Le Gabon pleure Maryse Lydie Adchian, emportée par un cancer du sein ce lundi 3 novembre 2025. Originaire de Port-Gentil, cette femme de courage et de dignité s’est éteinte après un long combat contre la maladie, dans un silence médical trop souvent fatal. Son décès, au-delà de l’émotion, soulève une fois de plus une question brûlante : que valent nos campagnes de sensibilisation d’Octobre Rose ou Novembre Bleu si elles ne sauvent pas les vies qu’elles prétendent défendre ?
Maryse était bien plus qu’une patiente. Elle était devenue, malgré elle, le visage d’une lutte que mènent chaque jour des milliers de Gabonaises dans l’ombre : celle contre le cancer, contre l’indifférence, contre les lenteurs administratives et les défaillances d’un système de santé à bout de souffle.
Son cas, médiatisé, avait suscité une vague d’indignation et d’empathie. Le président de la République, Brice Clotaire Oligui Nguema, avait ordonné une prise en charge complète, saluée comme un acte fort de solidarité nationale. Son transfert à Libreville et les soins spécialisés reçus avaient été perçus comme un signal politique. Mais ce geste, aussi louable soit-il, n’a pas suffi à inverser l’issue tragique.
Des campagnes de sensibilisation vidées de leur sens
Alors que le pays entre dans la période de « Novembre Bleu », dédiée à la lutte contre les cancers masculins, après un « Octobre Rose » saturé de t-shirts, casquettes et événements festifs, une question dérange : à quoi servent ces campagnes si elles ne débouchent pas sur une amélioration concrète de la prise en charge médicale ?
Les cérémonies se multiplient, les rubans s’affichent, les discours se répètent. Mais dans les hôpitaux, les malades attendent. Attendent un diagnostic, un traitement, un lit, un espoir. Combien de femmes, combien d’hommes, traversent aujourd’hui ce calvaire dans l’anonymat le plus total, sans que leur souffrance ne trouve d’écho dans les festivités officielles ?
Des budgets pour les paillettes, pas pour les patients
Trop souvent, ces mois de sensibilisation prennent des allures de défilés mondains, où les budgets semblent davantage consacrés aux cocktails et aux séances de fitness qu’à l’achat de médicaments ou à la sensibilisation de proximité.
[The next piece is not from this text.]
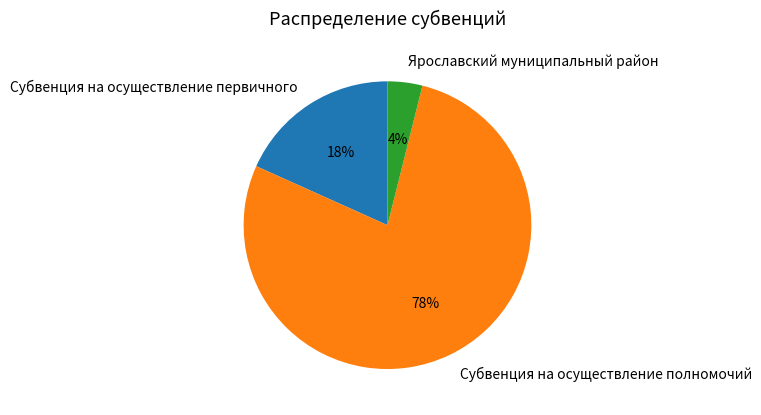

Does Субвенция на осуществление первичного represent more than half of the total?

No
Une mascarade qui trahit l’essence même de ces campagnes : informer, prévenir, soigner.
« Aujourd’hui, la prise en charge n’est plus celle que nous avions sous l’ancien régime. L’attention et les traitements sont en baisse », confie un patient, sous couvert d’anonymat. Un constat amer, partagé par de nombreux malades et professionnels de santé.
Une urgence sanitaire et morale
Il est temps de remettre les malades au centre des préoccupations. Il est temps que « Octobre Rose » et « Novembre Bleu » cessent d’être des vitrines creuses pour devenir des leviers d’action réelle. Il est temps que la solidarité ne soit pas un slogan, mais une politique publique cohérente, durable et équitable.
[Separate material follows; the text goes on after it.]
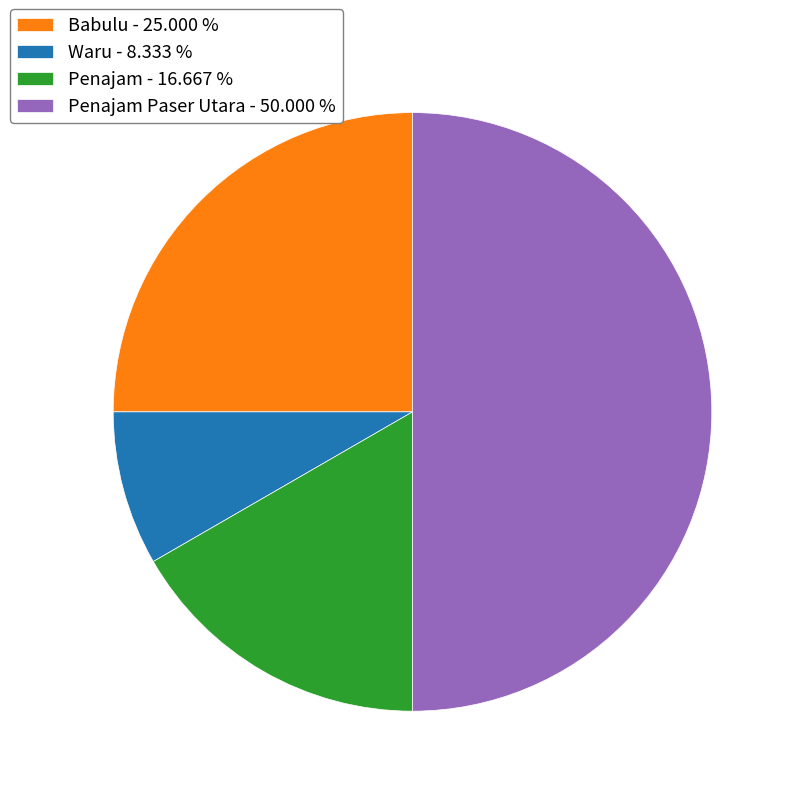

Which slice is the smallest?

Waru - 8.333 %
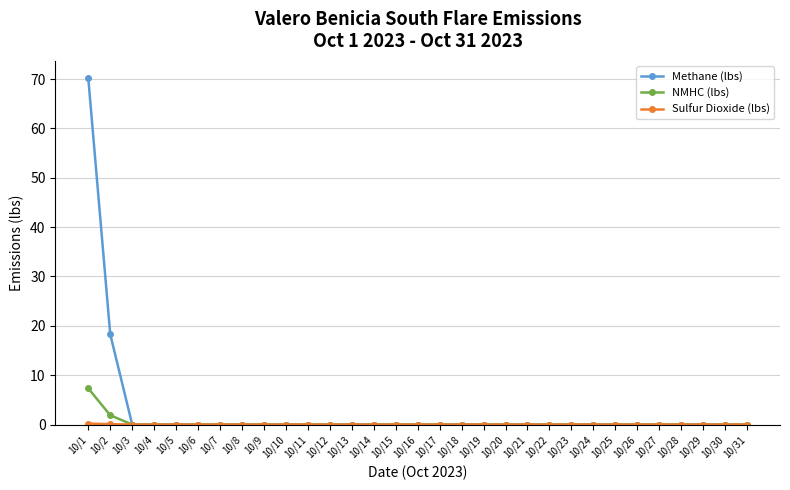

Which series has the largest range (max minus min)?

Methane (lbs)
Maryse Lydie Adchian n’est plus. Mais son combat, lui, continue. Pour qu’aucune autre femme, aucun autre homme, ne soit abandonné à son sort dans un couloir d’hôpital. Pour que la santé ne soit plus un privilège, mais un droit effectif. Pour que les rubans ne soient pas que des accessoires, mais les symboles d’un engagement sincère.